Asking exactly what mindfulness is isn’t a straightforward question (things like this rarely are). Star provides a helpful general explanation: a moment-to-moment, non-judgmental awareness, wherein you take a minute to step back and take a third-person view of your experience.

What You Need

You know what you don’t need? Candles, incense, music and overstuffed pillows to meditate. However you’re most comfortable, (sitting, lying down or walking) is how it should be done. Your main objective is to maintain a straight spine.

How to Work It Into Your Day

According to Sar, there are two kinds of mindfulness: formal and informal. Neither will take more than a few minutes, and both are easy to inject into your day.

Formal: Before your first coffee of the day, set yourself up in a comfortable spot and quietly take note of how you’re feeling, where you’re feeling it and why. Think of it as a quick sweep of self. You’re not doing this to think of ways to change what you don’t like, or come up with a To-Do list for the day. In fact, it’s the opposite: note your feelings, and then peacefully put them out of your mind.

Informal: If you can’t spare the coffee-less minutes in the morning, informal mindfulness should come while you go about your day. If you start to feel angry or anxious, don’t disconnect from it.
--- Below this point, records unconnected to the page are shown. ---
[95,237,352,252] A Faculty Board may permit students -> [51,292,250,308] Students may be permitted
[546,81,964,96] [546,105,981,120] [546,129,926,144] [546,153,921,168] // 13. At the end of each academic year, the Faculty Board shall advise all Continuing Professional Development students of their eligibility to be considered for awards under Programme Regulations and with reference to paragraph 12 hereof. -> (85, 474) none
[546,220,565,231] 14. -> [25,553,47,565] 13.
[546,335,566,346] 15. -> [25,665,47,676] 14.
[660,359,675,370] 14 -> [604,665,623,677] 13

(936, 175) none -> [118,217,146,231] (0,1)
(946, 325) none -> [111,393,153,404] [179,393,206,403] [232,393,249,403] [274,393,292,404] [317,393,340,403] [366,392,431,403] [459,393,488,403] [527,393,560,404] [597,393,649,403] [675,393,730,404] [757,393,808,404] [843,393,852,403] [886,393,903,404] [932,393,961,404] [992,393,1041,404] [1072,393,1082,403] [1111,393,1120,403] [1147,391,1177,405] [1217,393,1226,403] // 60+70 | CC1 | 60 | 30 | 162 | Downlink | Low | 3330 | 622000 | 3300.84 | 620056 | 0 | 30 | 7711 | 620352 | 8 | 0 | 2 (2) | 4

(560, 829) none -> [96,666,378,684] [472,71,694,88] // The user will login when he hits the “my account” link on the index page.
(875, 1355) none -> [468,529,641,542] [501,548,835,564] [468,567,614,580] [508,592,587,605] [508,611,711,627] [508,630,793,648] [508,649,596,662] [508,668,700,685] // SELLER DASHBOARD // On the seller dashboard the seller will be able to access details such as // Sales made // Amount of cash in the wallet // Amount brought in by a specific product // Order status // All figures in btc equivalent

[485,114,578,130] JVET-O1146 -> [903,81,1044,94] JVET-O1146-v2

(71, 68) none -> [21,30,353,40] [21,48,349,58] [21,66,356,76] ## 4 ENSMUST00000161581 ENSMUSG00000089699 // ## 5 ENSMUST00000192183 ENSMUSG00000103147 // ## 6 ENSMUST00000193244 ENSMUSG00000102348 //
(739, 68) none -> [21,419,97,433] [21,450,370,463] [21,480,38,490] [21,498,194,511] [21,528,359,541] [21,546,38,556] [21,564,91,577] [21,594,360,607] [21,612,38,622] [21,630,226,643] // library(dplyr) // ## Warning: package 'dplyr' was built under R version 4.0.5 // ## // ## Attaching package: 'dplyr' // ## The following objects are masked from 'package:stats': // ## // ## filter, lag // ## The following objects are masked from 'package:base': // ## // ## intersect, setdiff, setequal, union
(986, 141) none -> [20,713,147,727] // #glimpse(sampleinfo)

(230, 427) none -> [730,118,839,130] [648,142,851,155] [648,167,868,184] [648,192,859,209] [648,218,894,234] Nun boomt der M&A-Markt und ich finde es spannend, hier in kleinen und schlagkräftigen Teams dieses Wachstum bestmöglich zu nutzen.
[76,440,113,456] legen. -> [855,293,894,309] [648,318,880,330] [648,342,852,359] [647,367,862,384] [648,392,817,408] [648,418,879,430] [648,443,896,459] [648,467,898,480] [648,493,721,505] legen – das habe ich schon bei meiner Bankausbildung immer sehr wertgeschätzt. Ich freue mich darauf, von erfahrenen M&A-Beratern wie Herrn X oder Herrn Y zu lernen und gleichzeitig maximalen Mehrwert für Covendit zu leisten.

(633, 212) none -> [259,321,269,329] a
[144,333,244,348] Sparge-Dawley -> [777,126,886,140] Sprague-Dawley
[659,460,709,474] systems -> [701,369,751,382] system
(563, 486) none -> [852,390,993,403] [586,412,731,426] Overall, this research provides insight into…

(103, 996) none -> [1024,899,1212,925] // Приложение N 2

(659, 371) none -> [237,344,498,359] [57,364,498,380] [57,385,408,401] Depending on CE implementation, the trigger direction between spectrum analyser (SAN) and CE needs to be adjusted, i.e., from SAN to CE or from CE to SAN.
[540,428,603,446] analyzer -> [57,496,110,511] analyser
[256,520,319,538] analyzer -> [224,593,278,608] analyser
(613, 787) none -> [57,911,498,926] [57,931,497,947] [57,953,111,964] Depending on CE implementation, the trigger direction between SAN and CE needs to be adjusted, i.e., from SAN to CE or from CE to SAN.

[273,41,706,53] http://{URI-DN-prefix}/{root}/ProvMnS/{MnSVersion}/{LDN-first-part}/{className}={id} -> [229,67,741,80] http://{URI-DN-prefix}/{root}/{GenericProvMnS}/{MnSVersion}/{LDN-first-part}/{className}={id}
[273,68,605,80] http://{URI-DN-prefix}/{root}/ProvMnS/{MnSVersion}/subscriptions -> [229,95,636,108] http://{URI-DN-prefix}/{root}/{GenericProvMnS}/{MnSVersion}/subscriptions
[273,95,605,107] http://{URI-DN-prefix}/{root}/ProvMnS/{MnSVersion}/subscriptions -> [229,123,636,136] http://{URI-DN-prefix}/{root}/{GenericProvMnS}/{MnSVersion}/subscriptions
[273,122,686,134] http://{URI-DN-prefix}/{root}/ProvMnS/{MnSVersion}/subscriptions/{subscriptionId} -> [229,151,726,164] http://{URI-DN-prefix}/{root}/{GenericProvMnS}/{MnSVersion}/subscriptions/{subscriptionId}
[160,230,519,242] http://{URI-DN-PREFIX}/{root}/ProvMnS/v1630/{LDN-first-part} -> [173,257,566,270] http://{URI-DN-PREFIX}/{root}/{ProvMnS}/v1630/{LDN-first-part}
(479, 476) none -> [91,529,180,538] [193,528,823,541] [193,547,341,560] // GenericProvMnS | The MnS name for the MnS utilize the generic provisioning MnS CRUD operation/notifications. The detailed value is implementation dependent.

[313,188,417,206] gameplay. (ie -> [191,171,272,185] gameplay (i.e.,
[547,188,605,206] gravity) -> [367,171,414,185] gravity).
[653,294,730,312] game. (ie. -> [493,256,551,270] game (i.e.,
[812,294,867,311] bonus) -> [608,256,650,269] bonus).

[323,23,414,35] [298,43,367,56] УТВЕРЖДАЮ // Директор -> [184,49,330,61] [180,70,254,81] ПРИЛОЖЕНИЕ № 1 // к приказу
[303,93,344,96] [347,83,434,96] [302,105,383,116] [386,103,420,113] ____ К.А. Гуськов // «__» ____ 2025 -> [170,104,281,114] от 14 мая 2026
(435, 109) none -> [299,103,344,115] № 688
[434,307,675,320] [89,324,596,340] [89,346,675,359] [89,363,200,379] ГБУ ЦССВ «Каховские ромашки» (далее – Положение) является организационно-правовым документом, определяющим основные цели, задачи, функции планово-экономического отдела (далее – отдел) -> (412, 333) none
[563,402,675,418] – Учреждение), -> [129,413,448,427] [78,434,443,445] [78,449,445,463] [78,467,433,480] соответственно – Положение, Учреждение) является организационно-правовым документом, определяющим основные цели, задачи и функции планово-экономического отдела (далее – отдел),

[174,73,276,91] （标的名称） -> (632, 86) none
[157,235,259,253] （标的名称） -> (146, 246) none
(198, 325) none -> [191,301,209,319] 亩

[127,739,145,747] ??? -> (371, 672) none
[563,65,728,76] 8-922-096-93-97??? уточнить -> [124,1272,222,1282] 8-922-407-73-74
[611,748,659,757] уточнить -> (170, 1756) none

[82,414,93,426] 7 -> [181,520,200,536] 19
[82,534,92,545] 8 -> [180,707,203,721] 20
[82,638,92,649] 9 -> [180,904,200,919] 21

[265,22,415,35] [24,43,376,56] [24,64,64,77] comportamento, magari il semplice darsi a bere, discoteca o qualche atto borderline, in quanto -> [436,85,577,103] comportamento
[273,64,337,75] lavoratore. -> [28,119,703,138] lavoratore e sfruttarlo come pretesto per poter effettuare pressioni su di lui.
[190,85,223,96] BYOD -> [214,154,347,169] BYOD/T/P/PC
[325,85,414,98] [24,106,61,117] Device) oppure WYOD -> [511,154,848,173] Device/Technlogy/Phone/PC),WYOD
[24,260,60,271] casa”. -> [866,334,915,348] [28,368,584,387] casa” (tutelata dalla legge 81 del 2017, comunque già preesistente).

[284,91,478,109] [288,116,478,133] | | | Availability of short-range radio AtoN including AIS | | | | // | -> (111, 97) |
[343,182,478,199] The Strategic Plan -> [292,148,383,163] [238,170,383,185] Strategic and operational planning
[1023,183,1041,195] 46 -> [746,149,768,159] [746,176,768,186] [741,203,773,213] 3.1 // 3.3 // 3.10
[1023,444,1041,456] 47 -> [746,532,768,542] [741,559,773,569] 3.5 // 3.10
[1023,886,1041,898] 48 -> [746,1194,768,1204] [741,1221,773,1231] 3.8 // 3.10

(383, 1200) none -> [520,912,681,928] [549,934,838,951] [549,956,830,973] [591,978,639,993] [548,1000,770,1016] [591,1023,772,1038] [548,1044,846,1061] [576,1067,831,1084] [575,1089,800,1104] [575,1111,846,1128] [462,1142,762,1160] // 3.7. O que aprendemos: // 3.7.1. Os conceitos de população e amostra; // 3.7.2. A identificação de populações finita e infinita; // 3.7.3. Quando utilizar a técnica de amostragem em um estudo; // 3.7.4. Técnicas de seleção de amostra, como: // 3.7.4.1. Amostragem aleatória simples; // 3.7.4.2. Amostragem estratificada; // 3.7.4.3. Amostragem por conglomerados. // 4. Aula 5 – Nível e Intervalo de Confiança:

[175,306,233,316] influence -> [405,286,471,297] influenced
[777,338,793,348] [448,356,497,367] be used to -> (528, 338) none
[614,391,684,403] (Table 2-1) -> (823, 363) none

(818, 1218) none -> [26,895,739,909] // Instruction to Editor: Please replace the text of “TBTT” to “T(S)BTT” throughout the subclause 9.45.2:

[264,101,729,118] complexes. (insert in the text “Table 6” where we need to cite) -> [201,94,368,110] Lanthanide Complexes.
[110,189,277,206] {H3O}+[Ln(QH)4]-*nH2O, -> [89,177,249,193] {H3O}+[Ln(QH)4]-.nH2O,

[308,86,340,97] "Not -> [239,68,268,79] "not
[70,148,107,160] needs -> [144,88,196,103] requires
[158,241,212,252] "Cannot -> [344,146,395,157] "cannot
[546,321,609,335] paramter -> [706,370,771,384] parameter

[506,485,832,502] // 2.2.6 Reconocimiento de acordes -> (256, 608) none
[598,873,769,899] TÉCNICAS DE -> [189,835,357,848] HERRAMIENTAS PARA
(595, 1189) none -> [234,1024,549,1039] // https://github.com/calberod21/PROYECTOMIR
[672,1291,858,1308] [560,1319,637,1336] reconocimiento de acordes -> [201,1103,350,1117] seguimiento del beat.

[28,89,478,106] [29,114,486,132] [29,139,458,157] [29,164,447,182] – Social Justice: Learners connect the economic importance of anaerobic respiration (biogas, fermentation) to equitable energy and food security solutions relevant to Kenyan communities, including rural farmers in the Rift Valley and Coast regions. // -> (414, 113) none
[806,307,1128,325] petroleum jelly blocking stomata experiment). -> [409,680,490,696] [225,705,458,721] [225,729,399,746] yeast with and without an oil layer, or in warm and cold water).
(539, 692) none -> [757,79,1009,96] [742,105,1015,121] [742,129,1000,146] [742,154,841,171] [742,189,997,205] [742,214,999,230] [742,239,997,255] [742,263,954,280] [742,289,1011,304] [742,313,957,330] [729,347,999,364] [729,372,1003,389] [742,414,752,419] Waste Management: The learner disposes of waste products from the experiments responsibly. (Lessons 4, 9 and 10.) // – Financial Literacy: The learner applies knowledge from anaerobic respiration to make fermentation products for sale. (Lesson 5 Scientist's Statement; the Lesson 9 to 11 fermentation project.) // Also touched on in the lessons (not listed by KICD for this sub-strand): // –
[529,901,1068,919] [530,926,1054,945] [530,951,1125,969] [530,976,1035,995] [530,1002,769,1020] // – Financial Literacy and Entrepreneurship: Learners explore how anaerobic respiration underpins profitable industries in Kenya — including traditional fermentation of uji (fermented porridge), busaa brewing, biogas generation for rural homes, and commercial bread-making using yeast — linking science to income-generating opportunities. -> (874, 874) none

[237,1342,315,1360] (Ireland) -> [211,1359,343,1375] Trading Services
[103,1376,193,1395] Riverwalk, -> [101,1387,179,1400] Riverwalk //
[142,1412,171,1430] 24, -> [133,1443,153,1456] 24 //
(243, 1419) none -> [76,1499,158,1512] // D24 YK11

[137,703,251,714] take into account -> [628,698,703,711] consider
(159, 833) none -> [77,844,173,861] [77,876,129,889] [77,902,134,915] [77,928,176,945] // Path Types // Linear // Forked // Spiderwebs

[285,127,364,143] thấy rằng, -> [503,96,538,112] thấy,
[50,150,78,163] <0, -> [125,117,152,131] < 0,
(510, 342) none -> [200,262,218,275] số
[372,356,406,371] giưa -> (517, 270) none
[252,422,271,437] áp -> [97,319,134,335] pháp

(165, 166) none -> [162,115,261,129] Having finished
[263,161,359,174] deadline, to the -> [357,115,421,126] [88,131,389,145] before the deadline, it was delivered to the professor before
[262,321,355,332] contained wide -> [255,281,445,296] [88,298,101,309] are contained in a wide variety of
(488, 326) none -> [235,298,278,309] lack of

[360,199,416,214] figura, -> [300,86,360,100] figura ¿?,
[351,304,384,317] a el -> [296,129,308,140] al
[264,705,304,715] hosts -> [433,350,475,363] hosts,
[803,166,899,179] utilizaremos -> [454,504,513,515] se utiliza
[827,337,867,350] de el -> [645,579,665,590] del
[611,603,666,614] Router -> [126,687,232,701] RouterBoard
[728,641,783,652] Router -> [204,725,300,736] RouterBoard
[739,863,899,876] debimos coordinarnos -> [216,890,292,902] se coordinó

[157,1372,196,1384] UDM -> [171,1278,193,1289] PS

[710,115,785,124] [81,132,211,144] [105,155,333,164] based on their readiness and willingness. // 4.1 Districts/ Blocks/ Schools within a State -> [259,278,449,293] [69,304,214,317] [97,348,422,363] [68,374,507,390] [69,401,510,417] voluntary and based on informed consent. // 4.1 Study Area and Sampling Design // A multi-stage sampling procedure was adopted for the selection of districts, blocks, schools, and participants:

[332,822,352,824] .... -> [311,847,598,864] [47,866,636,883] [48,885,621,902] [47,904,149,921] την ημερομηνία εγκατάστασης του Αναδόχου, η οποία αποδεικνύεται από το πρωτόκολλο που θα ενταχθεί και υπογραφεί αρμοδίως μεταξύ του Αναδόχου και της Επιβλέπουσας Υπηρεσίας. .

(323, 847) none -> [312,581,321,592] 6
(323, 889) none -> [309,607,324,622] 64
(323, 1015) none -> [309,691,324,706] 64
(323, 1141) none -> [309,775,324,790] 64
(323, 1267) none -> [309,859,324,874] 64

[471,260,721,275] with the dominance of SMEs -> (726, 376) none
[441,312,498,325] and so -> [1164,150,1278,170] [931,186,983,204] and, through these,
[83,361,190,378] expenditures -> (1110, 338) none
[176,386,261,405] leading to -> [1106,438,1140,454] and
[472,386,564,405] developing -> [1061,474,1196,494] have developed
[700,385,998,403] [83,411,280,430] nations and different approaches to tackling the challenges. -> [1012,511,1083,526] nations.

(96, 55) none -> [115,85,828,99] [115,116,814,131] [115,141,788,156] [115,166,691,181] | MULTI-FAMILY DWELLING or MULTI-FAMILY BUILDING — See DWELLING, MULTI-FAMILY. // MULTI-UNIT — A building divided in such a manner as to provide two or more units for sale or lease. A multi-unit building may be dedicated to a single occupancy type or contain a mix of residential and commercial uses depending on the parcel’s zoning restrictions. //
Be continually aware of the feelings and sensations until they die down. Employ whatever strategies you think might calm you down: take a few deep breaths, take a walk, whatever you like. But just make sure you’re not just taking your mind off whatever is bothering you.

Steps to Proper Meditation

There are three things to keep in mind while you’re being mindful.

Concentration: Keep your attention and energy on what you deem is relevant at the moment. It can be one thing or many things but just keeping control over what has your full attention.

Clarity: Notice what you’re feeling. Is it anger? Frustration? Anxiety? Pick each sensation apart, recognize what is causing them and see them for what they are.

Equanimity: This is the non-judgemental acceptance. Embrace every sensation that arises, be equally open to each one and realize that whatever happens is okay, and that you’re equipped to handle it.